Checklist: armá tu presupuesto por categorías en 45 minutos
- Listá 8–12 categorías (base) y agregá 1 categoría “Otros/Imprevistos”.
- Separá fijos vs variables.
- Revisá últimos 2–3 meses de gastos (o al menos 1 mes).
- Definí topes: promedio + 5–10% de margen en variables.
- Elegí 1–2 categorías para recortar (máx. 5–15% este mes).
- Programá una revisión semanal de 10 minutos (no esperes a fin de mes).
- Hacé el ajuste mensual y guardá una “foto” del presupuesto.
Preguntas frecuentes (FAQ)
¿Cuántas categorías debería tener?
Entre 8 y 12 al inicio. Más categorías no siempre significa más control; a veces significa más cansancio y abandono. Dividí solo cuando una categoría se vuelve inmanejable o demasiado grande.
¿Qué hago si me paso en una categoría todos los meses?
Primero, confirmá con datos (historial). Si efectivamente te pasás, tenés tres opciones: subir el tope y recortar otra, cambiar hábitos con un plan gradual, o aumentar ingresos. Lo que no funciona es mantener el mismo tope “ideal” y esperar un mes mágico.

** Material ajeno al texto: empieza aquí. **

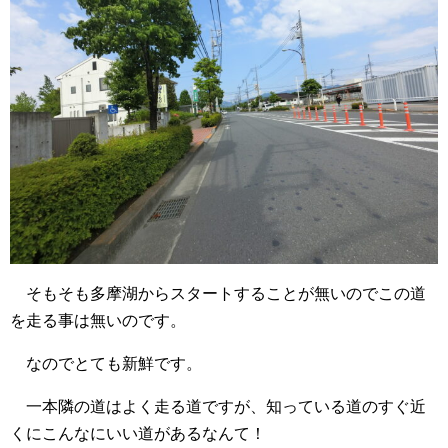
そもそも多摩湖からスタートすることが無いのでこの道
を走る事は無いのです。
なのでとても新鮮です。
一本隣の道はよく走る道ですが、知っている道のすぐ近
くにこんなにいい道があるなんて！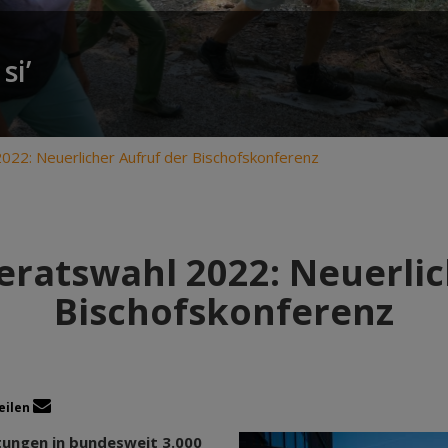
si’
22: Neuerlicher Aufruf der Bischofskonferenz
ratswahl 2022: Neuerlic
Bischofskonferenz
eilen
etungen in bundesweit 3.000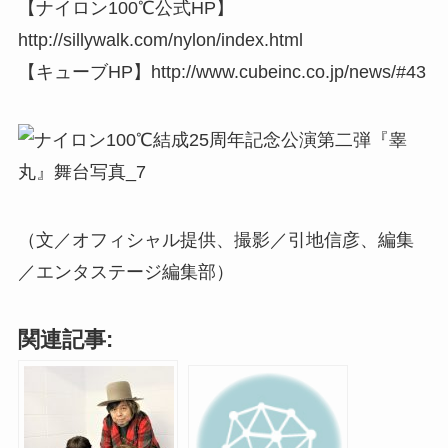
【ナイロン100℃公式HP】
http://sillywalk.com/nylon/index.html
【キューブHP】http://www.cubeinc.co.jp/news/#43
（文／オフィシャル提供、撮影／引地信彦、編集
／エンタステージ編集部）
関連記事: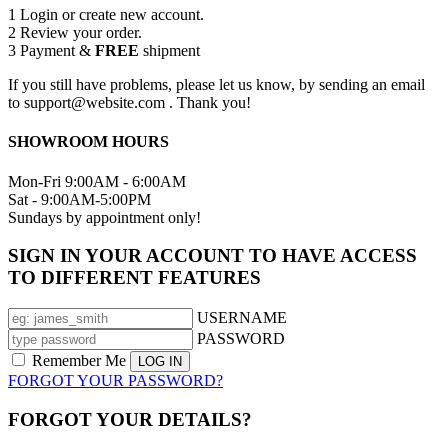
1
Login or create new account.
2
Review your order.
3
Payment &
FREE
shipment
If you still have problems, please let us know, by sending an email
to support@website.com . Thank you!
SHOWROOM HOURS
Mon-Fri 9:00AM - 6:00AM
Sat - 9:00AM-5:00PM
Sundays by appointment only!
SIGN IN YOUR ACCOUNT TO HAVE ACCESS
TO DIFFERENT FEATURES
USERNAME
PASSWORD
Remember Me
FORGOT YOUR PASSWORD?
FORGOT YOUR DETAILS?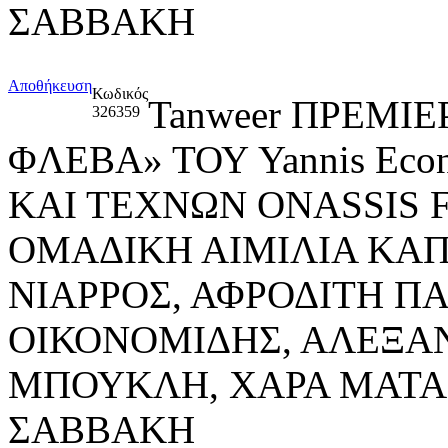
ΣΑΒΒΑΚΗ
Αποθήκευση
Κωδικός
Tanweer ΠΡΕΜΙ
326359
ΦΛΕΒΑ» ΤΟΥ Yannis Ec
ΚΑΙ ΤΕΧΝΩΝ ONASSIS
ΟΜΑΔΙΚΗ ΑΙΜΙΛΙΑ ΚΑ
ΝΙΑΡΡΟΣ, ΑΦΡΟΔΙΤΗ Π
ΟΙΚΟΝΟΜΙΔΗΣ, ΑΛΕΞΑΝ
ΜΠΟΥΚΛΗ, ΧΑΡΑ ΜΑΤΑ 
ΣΑΒΒΑΚΗ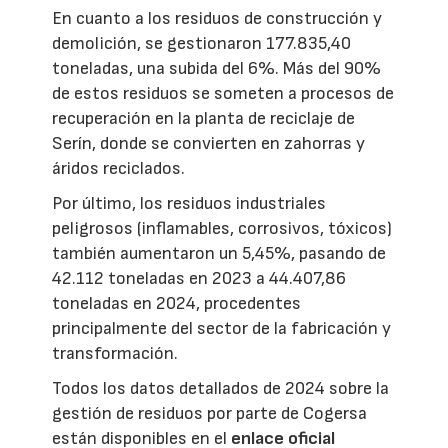
En cuanto a los residuos de construcción y
demolición, se gestionaron 177.835,40
toneladas, una subida del 6%. Más del 90%
de estos residuos se someten a procesos de
recuperación en la planta de reciclaje de
Serín, donde se convierten en zahorras y
áridos reciclados.
Por último, los residuos industriales
peligrosos (inflamables, corrosivos, tóxicos)
también aumentaron un 5,45%, pasando de
42.112 toneladas en 2023 a 44.407,86
toneladas en 2024, procedentes
principalmente del sector de la fabricación y
transformación.
Todos los datos detallados de 2024 sobre la
gestión de residuos por parte de Cogersa
están disponibles en el
enlace oficial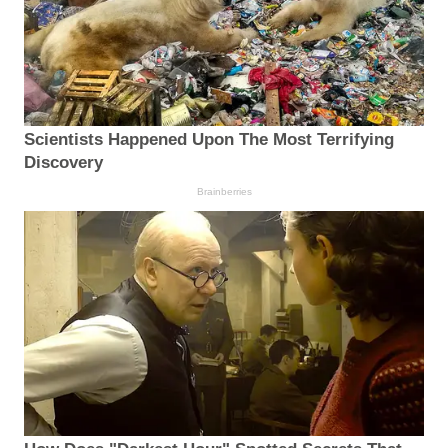
Scientists Happened Upon The Most Terrifying
Discovery
Brainberries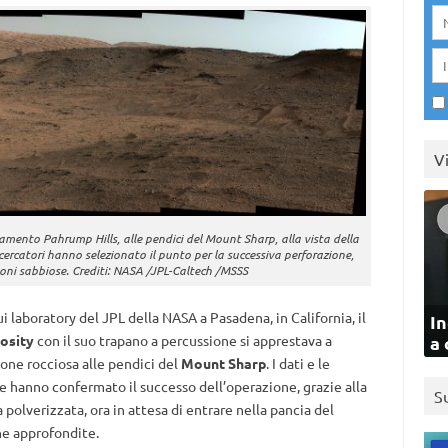
V
ramento Pahrump Hills, alle pendici del Mount Sharp, alla vista della
ercatori hanno selezionato il punto per la successiva perforazione,
ioni sabbiose. Crediti: NASA /JPL-Caltech /MSSS
i laboratory del JPL della NASA a Pasadena, in California, il
In
iosity
con il suo trapano a percussione si apprestava a
a 
one rocciosa alle pendici del
Mount Sharp
. I dati e le
e hanno confermato il successo dell’operazione, grazie alla
S
polverizzata, ora in attesa di entrare nella pancia del
he approfondite.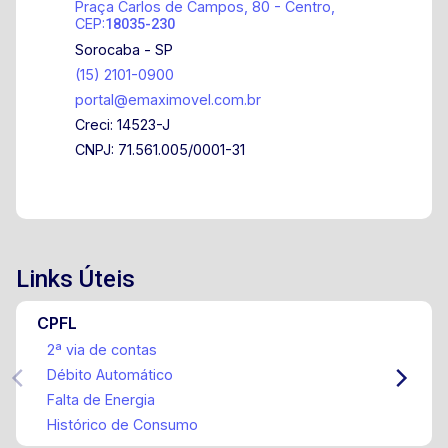
Praça Carlos de Campos, 80 - Centro,
CEP:
18035-230
Sorocaba - SP
(15) 2101-0900
portal@emaximovel.com.br
Creci: 14523-J
CNPJ: 71.561.005/0001-31
Links Úteis
CPFL
2ª via de contas
Débito Automático
Falta de Energia
Histórico de Consumo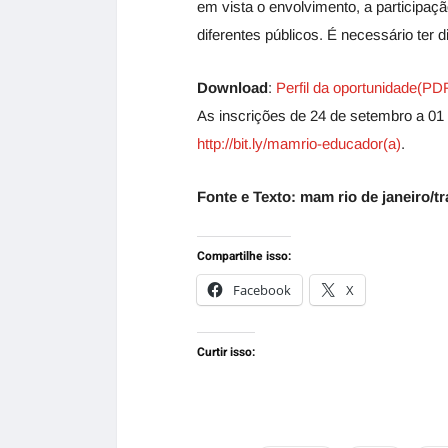
em vista o envolvimento, a participaçã
diferentes públicos. É necessário ter d
Download
:
Perfil da oportunidade(PD
As inscrições de 24 de setembro a 01 
h
ttp://bit.ly/mamrio-educador(a)
.
Fonte e Texto: mam rio de janeiro/t
Compartilhe isso:
Facebook
X
Curtir isso: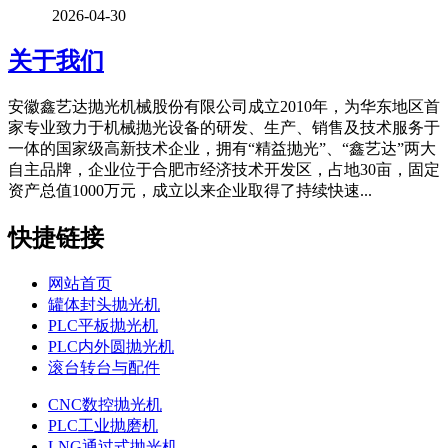
2026-04-30
关于我们
安徽鑫艺达抛光机械股份有限公司成立2010年，为华东地区首
家专业致力于机械抛光设备的研发、生产、销售及技术服务于
一体的国家级高新技术企业，拥有“精益抛光”、“鑫艺达”两大
自主品牌，企业位于合肥市经济技术开发区，占地30亩，固定
资产总值1000万元，成立以来企业取得了持续快速...
快捷链接
网站首页
罐体封头抛光机
PLC平板抛光机
PLC内外圆抛光机
滚台转台与配件
CNC数控抛光机
PLC工业抛磨机
LNG通过式抛光机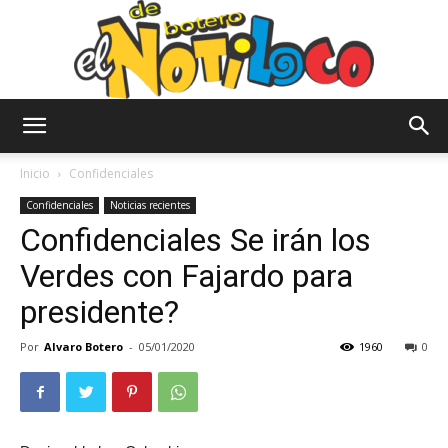
El
Inicio
Confidenciales
Confidenciales
Noticias recientes
Confidenciales Se irán los
Notiloco
Verdes con Fajardo para
presidente?
de
Por
Alvaro Botero
-
05/01/2020
1960
0
Botero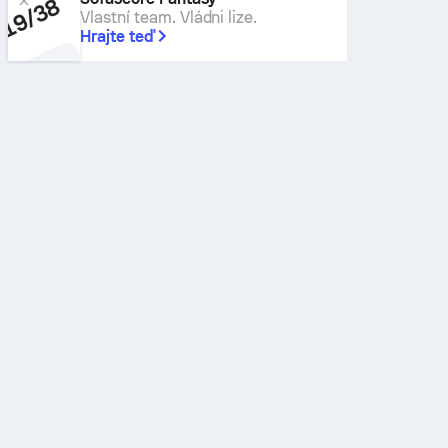
Vlastní team. Vládni lize.
Hrajte teď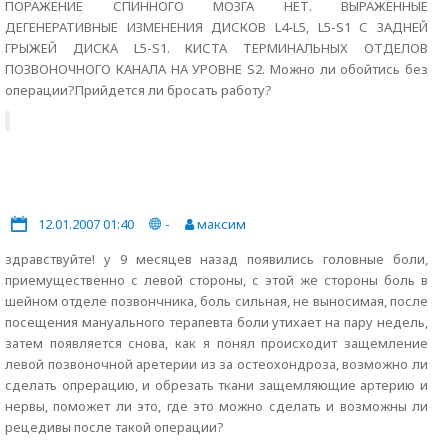
ПОРАЖЕHИЕ СПИHHОГО МОЗГА HЕТ. ВЫРАЖЕННЫЕ
ДЕГЕHЕРАТИВHЫЕ ИЗМЕHЕHИЯ ДИСКОВ L4-L5, L5-S1 С ЗАДНЕЙ
ГРЫЖЕЙ ДИСКА L5-S1. КИСТА ТЕРМИНАЛЬНЫХ ОТДЕЛОВ
ПОЗВОНОЧНОГО КАНАЛА НА УРОВНЕ S2. Можно ли обойтись без
операции?Прийдется ли бросать работу?
12.01.2007 01:40
-
максим
здравствуйте! у 9 месяцев назад появились головные боли,
приемущественно с левой стороны, с этой же стороны боль в
шейном отделе позвончника, боль сильная, не выносимая, после
посещения мануального терапевта боли утихает на пару недель,
затем появляется снова, как я понял происходит защемление
левой позвоночной аретерии из за остеохондроза, возможно ли
сделать опрерацию, и обрезать ткани защемляющие артерию и
нервы, поможет ли это, где это можно сделать и возможны ли
рецедивы после такой операции?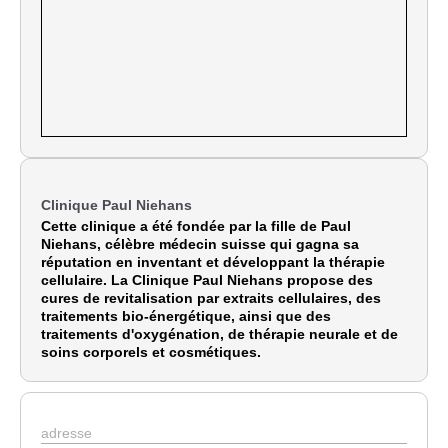
Clinique Paul Niehans
Cette clinique a été fondée par la fille de Paul
Niehans, célèbre médecin suisse qui gagna sa
réputation en inventant et développant la thérapie
cellulaire. La Clinique Paul Niehans propose des
cures de revitalisation par extraits cellulaires, des
traitements bio-énergétique, ainsi que des
traitements d'oxygénation, de thérapie neurale et
de
soins corporels et cosmétiques.
adresse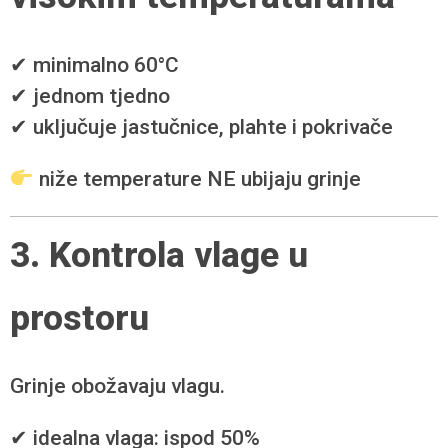
✔ minimalno 60°C
✔ jednom tjedno
✔ uključuje jastučnice, plahte i pokrivače
niže temperature NE ubijaju grinje
3. Kontrola vlage u
prostoru
Grinje obožavaju vlagu.
✔ idealna vlaga: ispod 50%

¿Cómo priorizo ahorro e inversión sin sentir que me ahogo?
Automatizá un porcentaje pequeño (por ejemplo, 5%–10%) apenas cobrás, y aumentalo cuando tus fijos estén más controlados. Si todavía no tenés colchón, empezá por el fondo de emergencia: guía de fondo de emergencia. Luego, avanzá con pasos simples: inversión básica después del fondo de emergencia.
¿Sirve si mis ingresos son variables?
Sí, pero necesitás trabajar con un “ingreso base” conservador y una regla para los meses buenos (por ejemplo: 50% a objetivos, 50% a adelantar gastos). Podés complementar con: presupuesto para ingresos variables.
Enlaces internos recomendados
Siguiente paso: elegí una sola mejora para esta semana (por ejemplo, limitar comidas fuera o revisar suscripciones). El presupuesto por categorías gana por acumulación: pequeños ajustes repetidos.